Um ein flächendeckendes Netz qualitativ abgesicherter präventiver Sport- und Bewegungsangebote aufzubauen und den Qualitätsstandard der anerkannten Angebote sicherzustellen, hat der Deutsche Olympische Sport-Bund (DOSB) gemeinsam mit seinen Fachverbänden, den Landessportbünden und der Bundesärztekammer das Qualitätssiegel „Sport pro Gesundheit“ entwickelt.

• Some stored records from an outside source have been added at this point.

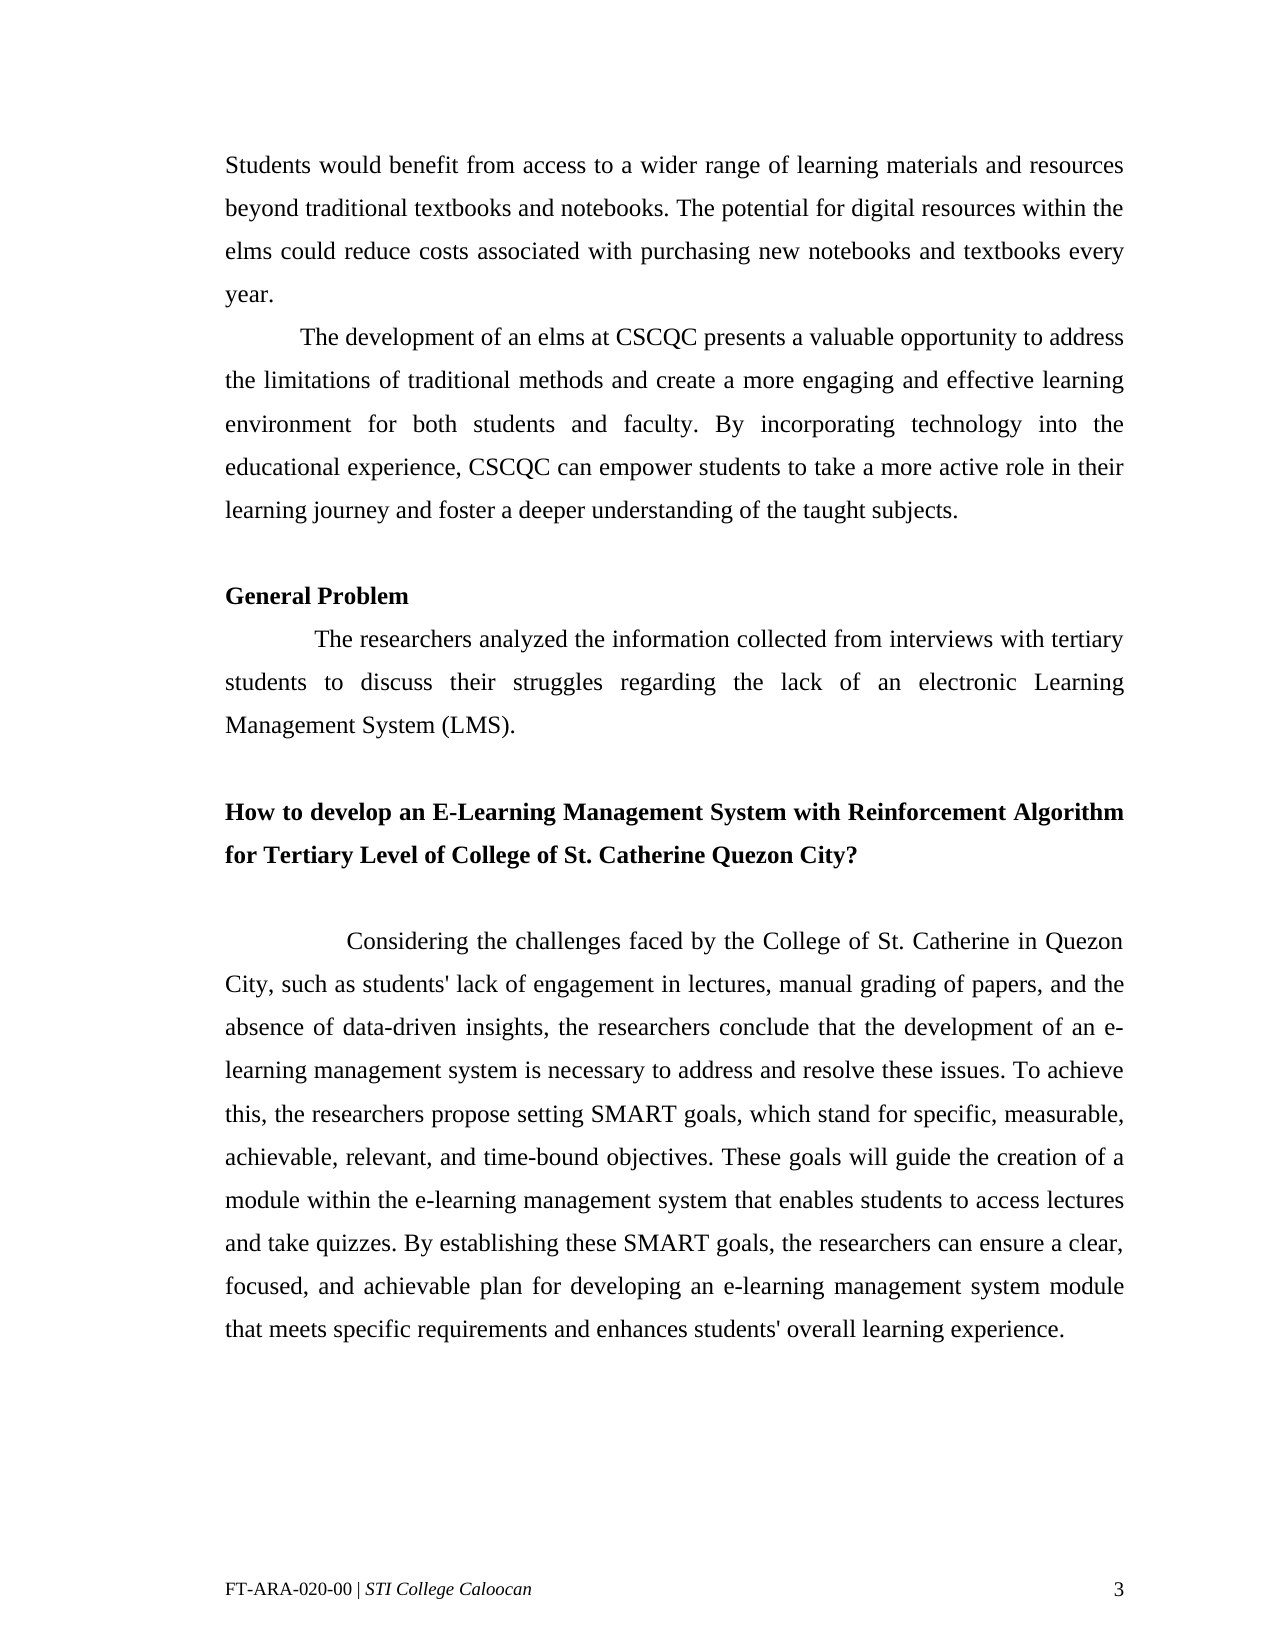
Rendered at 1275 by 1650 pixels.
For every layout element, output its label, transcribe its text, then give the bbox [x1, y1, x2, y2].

text The researchers analyzed the information collected from interviews with tertiary students to discuss their struggles regarding the lack of an electronic Learning Management System (LMS). [225, 624, 1125, 739]
text General Problem [225, 581, 1125, 610]
text Considering the challenges faced by the College of St. Catherine in Quezon City, such as students' lack of engagement in lectures, manual grading of papers, and the absence of data-driven insights, the researchers conclude that the development of an e-learning management system is necessary to address and resolve these issues. To achieve this, the researchers propose setting SMART goals, which stand for specific, measurable, achievable, relevant, and time-bound objectives. These goals will guide the creation of a module within the e-learning management system that enables students to access lectures and take quizzes. By establishing these SMART goals, the researchers can ensure a clear, focused, and achievable plan for developing an e-learning management system module that meets specific requirements and enhances students' overall learning experience. [225, 926, 1125, 1343]
text How to develop an E-Learning Management System with Reinforcement Algorithm for Tertiary Level of College of St. Catherine Quezon City? [225, 797, 1125, 869]
text The development of an elms at CSCQC presents a valuable opportunity to address the limitations of traditional methods and create a more engaging and effective learning environment for both students and faculty. By incorporating technology into the educational experience, CSCQC can empower students to take a more active role in their learning journey and foster a deeper understanding of the taught subjects. [225, 322, 1125, 524]
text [225, 150, 1125, 308]
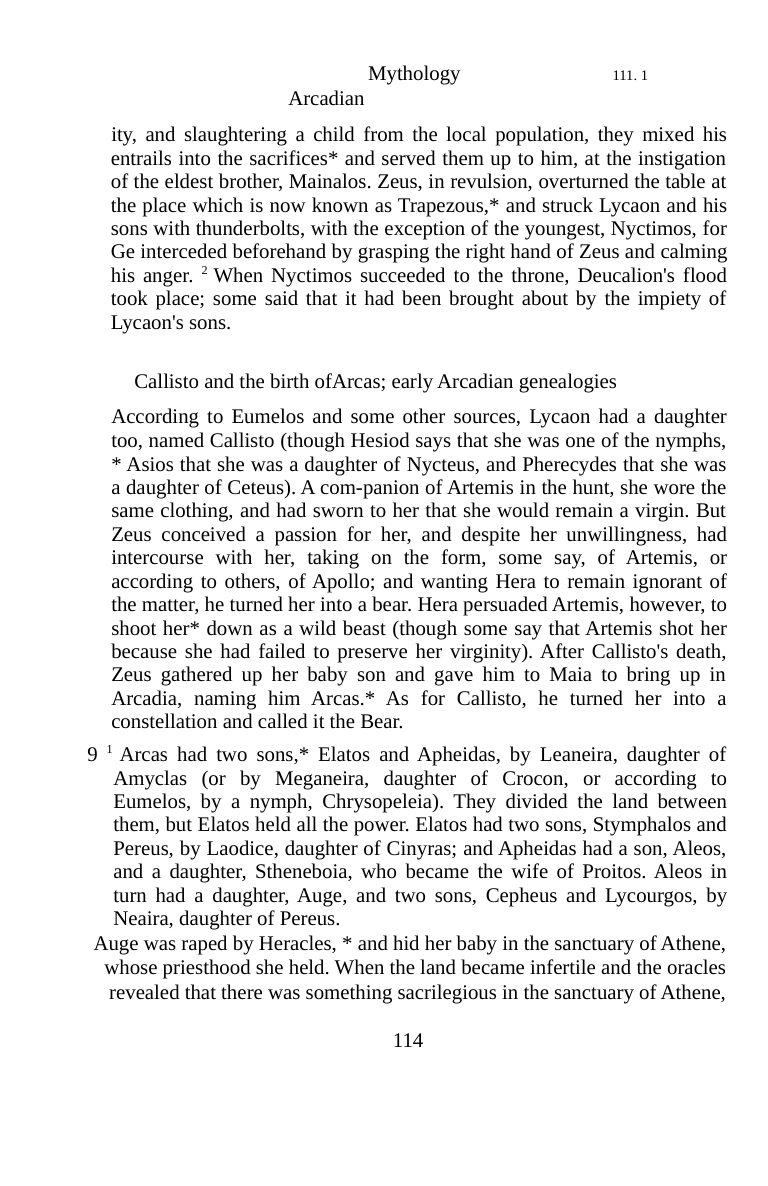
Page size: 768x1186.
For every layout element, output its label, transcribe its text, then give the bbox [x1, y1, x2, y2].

text Auge was raped by Heracles, * and hid her baby in the sanctuary of Athene, whose priesthood she held. When the land became infertile and the oracles revealed that there was something sacrilegious in the sanctuary of Athene, she was found out, and delivered by her father to Nauplios to be put to death; but Nauplios passed her on to Teuthras, the ruler of the Mysians, who married her. Her baby was exposed on Mount Parthenion, where a doe offered him her teat, which is how he came to be called Telephos. After he had been reared by the herdsmerwof Corythos, he went to Delphi in the hope of discovering his parents, and following the advice of the god, he made his way to Mysia, where he became the adopted son of Teuthras, and later, when Teuthras died, his successor as king. [86, 931, 726, 1004]
text Arcadian [288, 87, 728, 110]
text Callisto and the birth ofArcas; early Arcadian genealogies [134, 370, 728, 393]
text ity, and slaughtering a child from the local population, they mixed his entrails into the sacrifices* and served them up to him, at the instigation of the eldest brother, Mainalos. Zeus, in revulsion, overturned the table at the place which is now known as Trapezous,* and struck Lycaon and his sons with thunderbolts, with the exception of the youngest, Nyctimos, for Ge interceded beforehand by grasping the right hand of Zeus and calming his anger. 2 When Nyctimos succeeded to the throne, Deucalion's flood took place; some said that it had been brought about by the impiety of Lycaon's sons. [111, 123, 728, 334]
text According to Eumelos and some other sources, Lycaon had a daughter too, named Callisto (though Hesiod says that she was one of the nymphs, * Asios that she was a daughter of Nycteus, and Pherecydes that she was a daughter of Ceteus). A com-panion of Artemis in the hunt, she wore the same clothing, and had sworn to her that she would remain a virgin. But Zeus conceived a passion for her, and despite her unwillingness, had intercourse with her, taking on the form, some say, of Artemis, or according to others, of Apollo; and wanting Hera to remain ignorant of the matter, he turned her into a bear. Hera persuaded Artemis, however, to shoot her* down as a wild beast (though some say that Artemis shot her because she had failed to preserve her virginity). After Callisto's death, Zeus gathered up her baby son and gave him to Maia to bring up in Arcadia, naming him Arcas.* As for Callisto, he turned her into a constellation and called it the Bear. [111, 405, 728, 733]
text 9 1 Arcas had two sons,* Elatos and Apheidas, by Leaneira, daughter of Amyclas (or by Meganeira, daughter of Crocon, or according to Eumelos, by a nymph, Chrysopeleia). They divided the land between them, but Elatos held all the power. Elatos had two sons, Stymphalos and Pereus, by Laodice, daughter of Cinyras; and Apheidas had a son, Aleos, and a daughter, Stheneboia, who became the wife of Proitos. Aleos in turn had a daughter, Auge, and two sons, Cepheus and Lycourgos, by Neaira, daughter of Pereus. [87, 743, 728, 930]
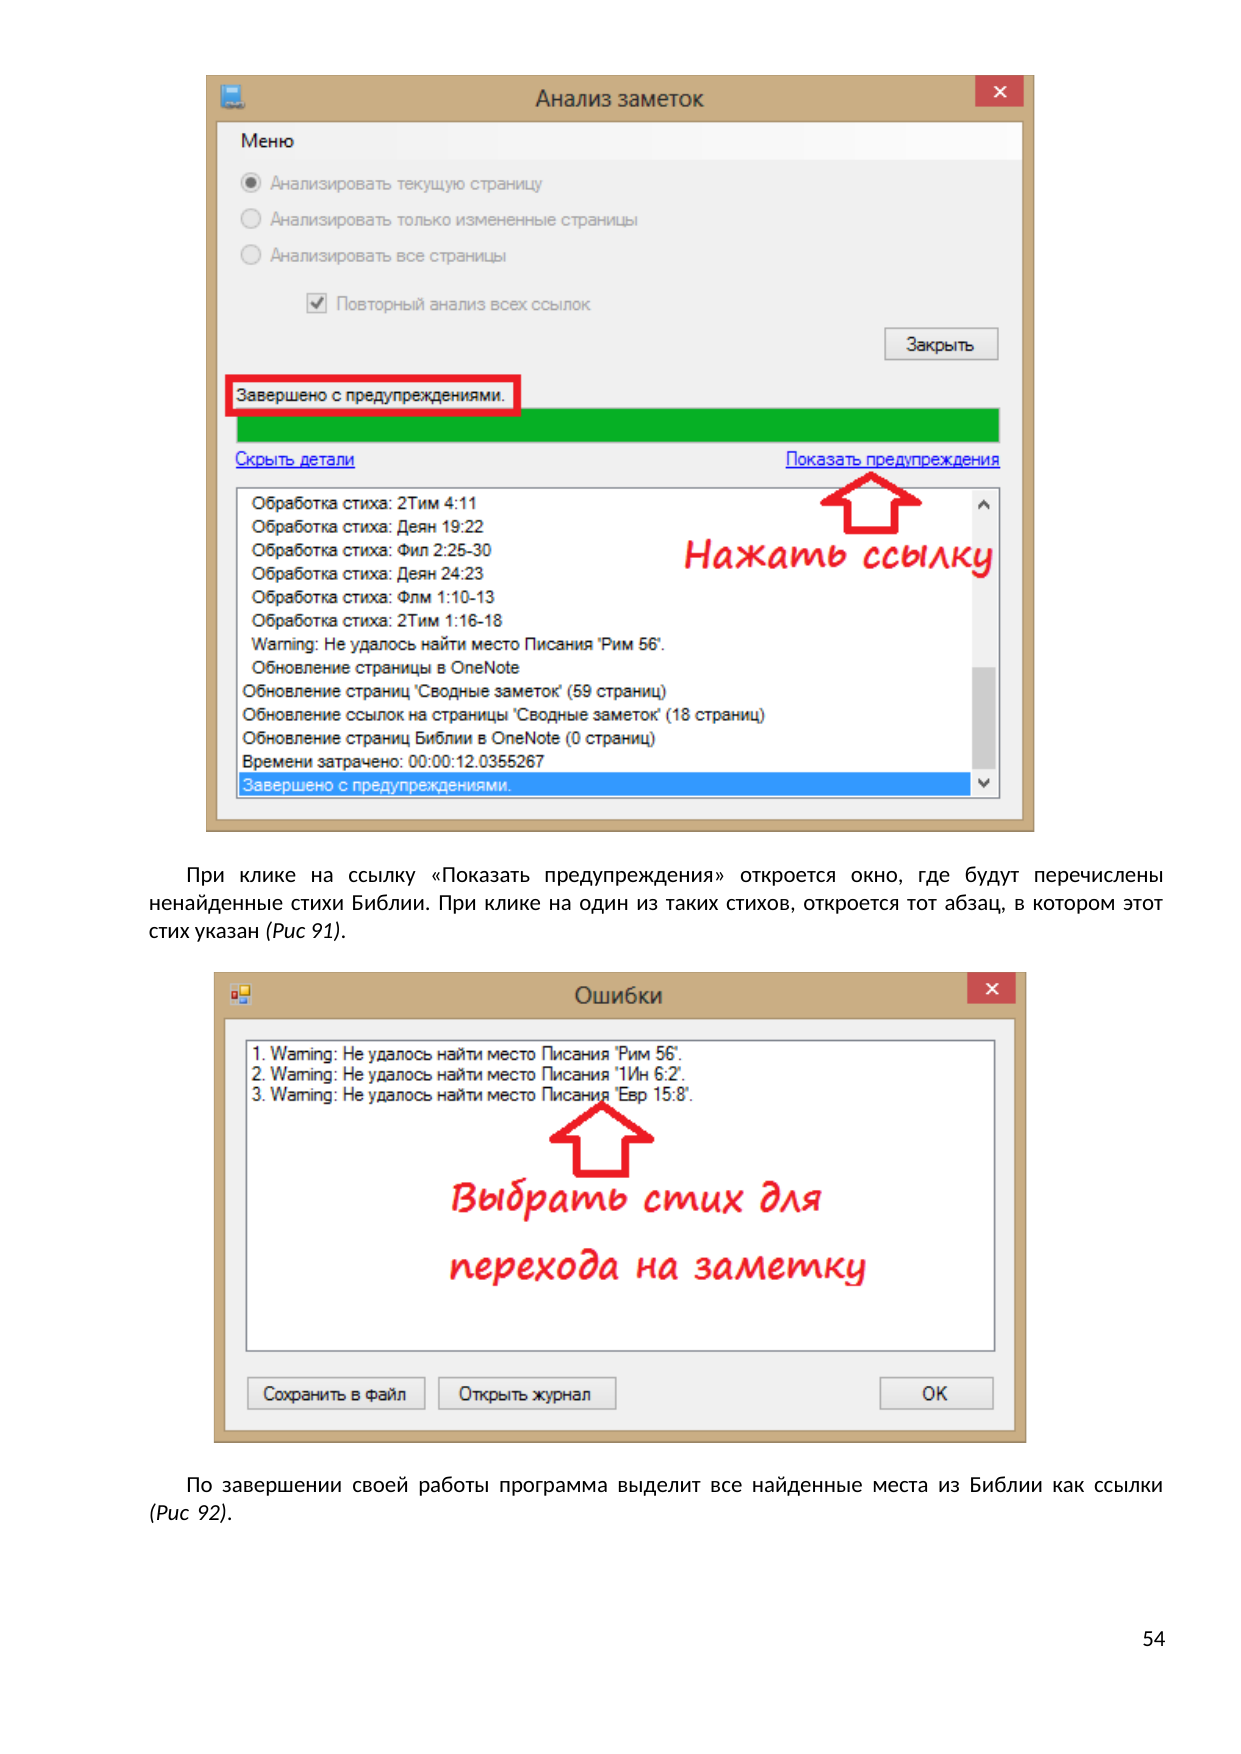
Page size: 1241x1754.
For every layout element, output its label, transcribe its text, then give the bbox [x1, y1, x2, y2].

text По завершении своей работы программа выделит все найденные места из Библии как ссылки (Рис 92). [149, 1470, 1165, 1526]
picture [213, 972, 1027, 1443]
text При клике на ссылку «Показать предупреждения» откроется окно, где будут перечислены ненайденные стихи Библии. При клике на один из таких стихов, откроется тот абзац, в котором этот стих указан (Рис 91). [149, 860, 1165, 944]
picture [206, 75, 1035, 832]
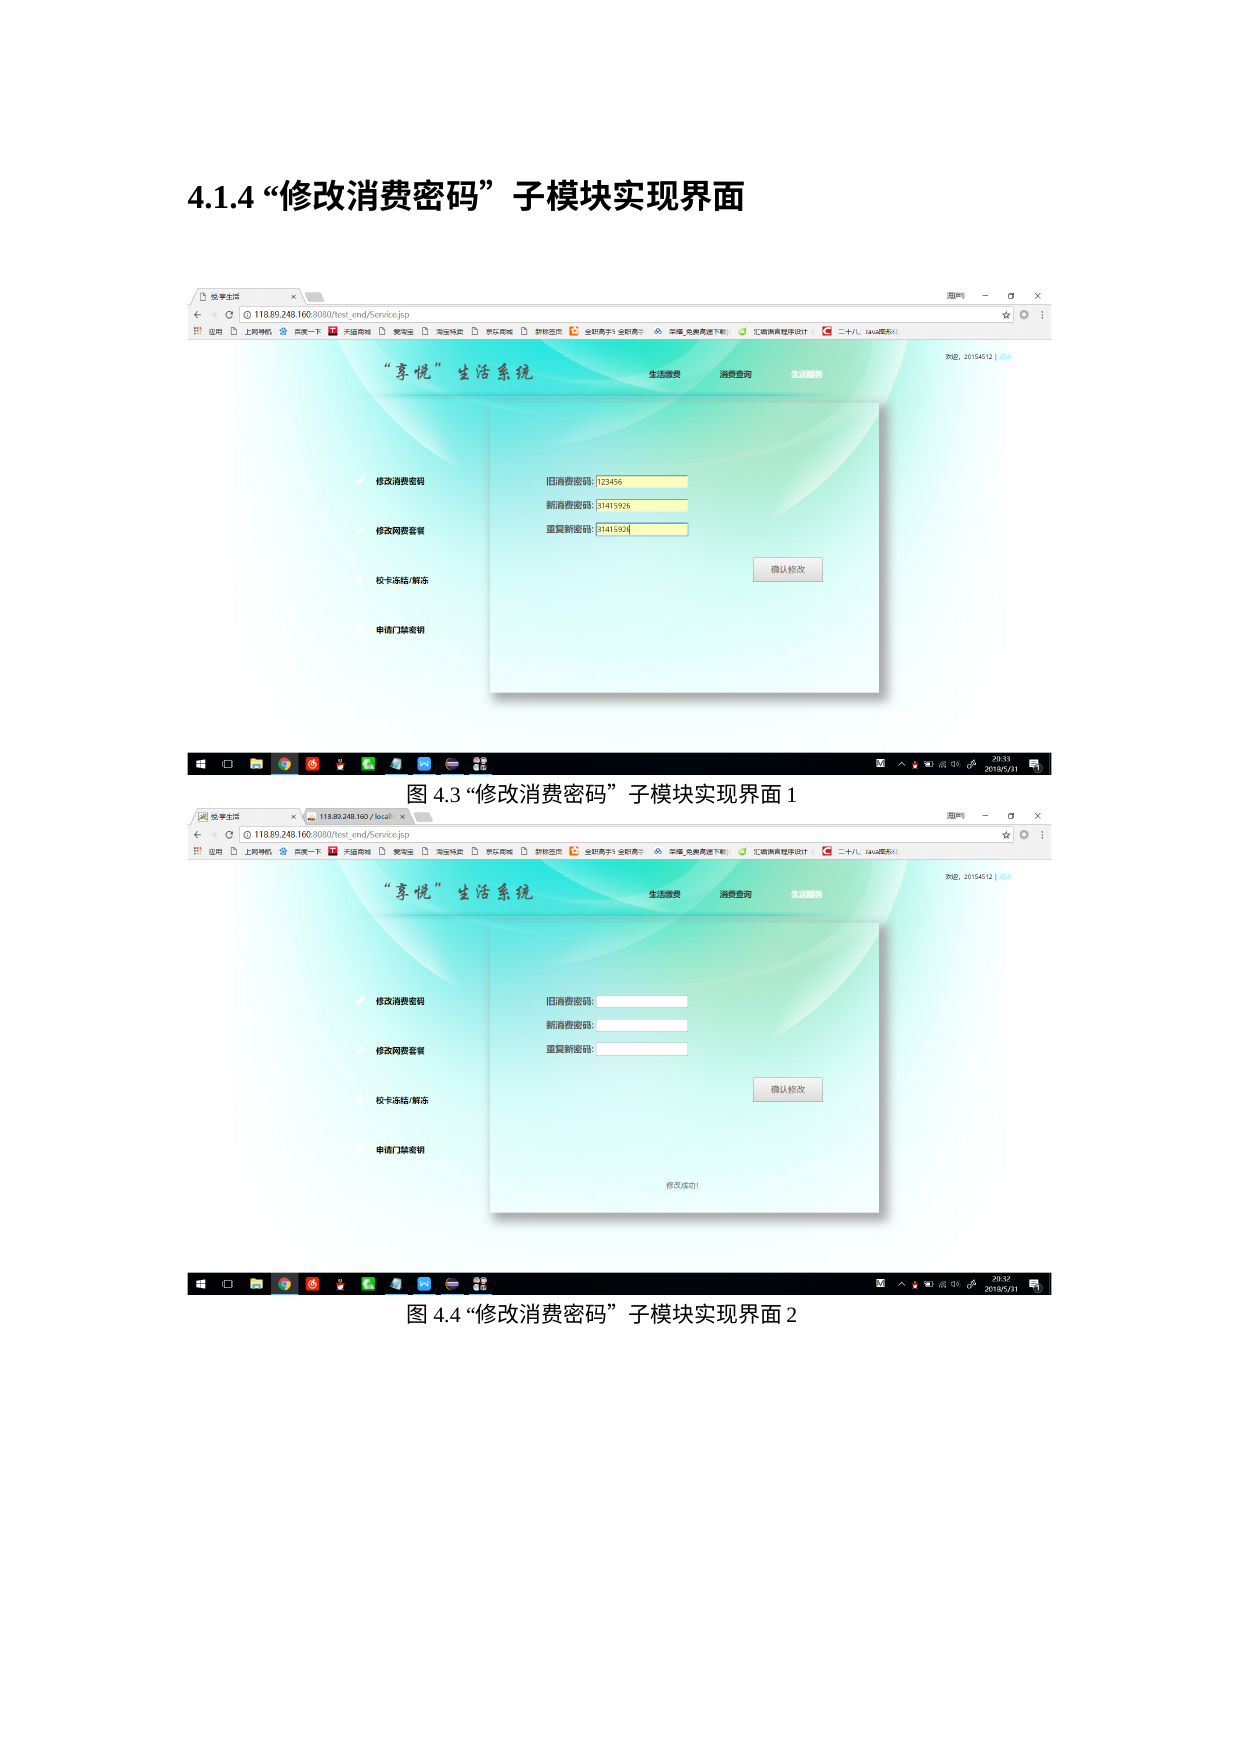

„Unsere Sportvereine leisten einen wesentlichen Beitrag zur Gesundheitsförderung und bieten Menschen, die ganz gezielt etwas für ihre Gesundheit tun wollen, ein qualitativ hochwertiges Angebot“, berichtet Budde. Um diesen Pool von engagierten Mitarbeitern zu fördern und weitere interessierte Personen zu qualifizieren, bietet der KSB HSK am 22. und 23. August das Basismodul „Prävention Erwachsene/Ältere“ an, das zur Verlängerung der Übungsleiter-C-Lizenz genutzt werden kann sowie zur Teilnahme an verschiedenen Aufbaumodulen berechtigt. Das Aufbaumodul „Prävention Herz-Kreislauf-System“ wird im September 2015 angeboten.

„Teilnehmer eines präventiven Gesundheitssportangebots können bei ihrer Krankenkassen nach einer Kostenübernahme fragen“, gibt Budde einen Tipp. In der Regel werde, so Budde weiter, bei regelmäßiger Teilnahme (mindestens 80 Prozent) zwischen 70 und 100 Prozent der Kurskosten übernommen. „Es werden maximal zwei Kurse pro Versichertem und Kalenderjahr gefördert“, sagte Budde abschließend.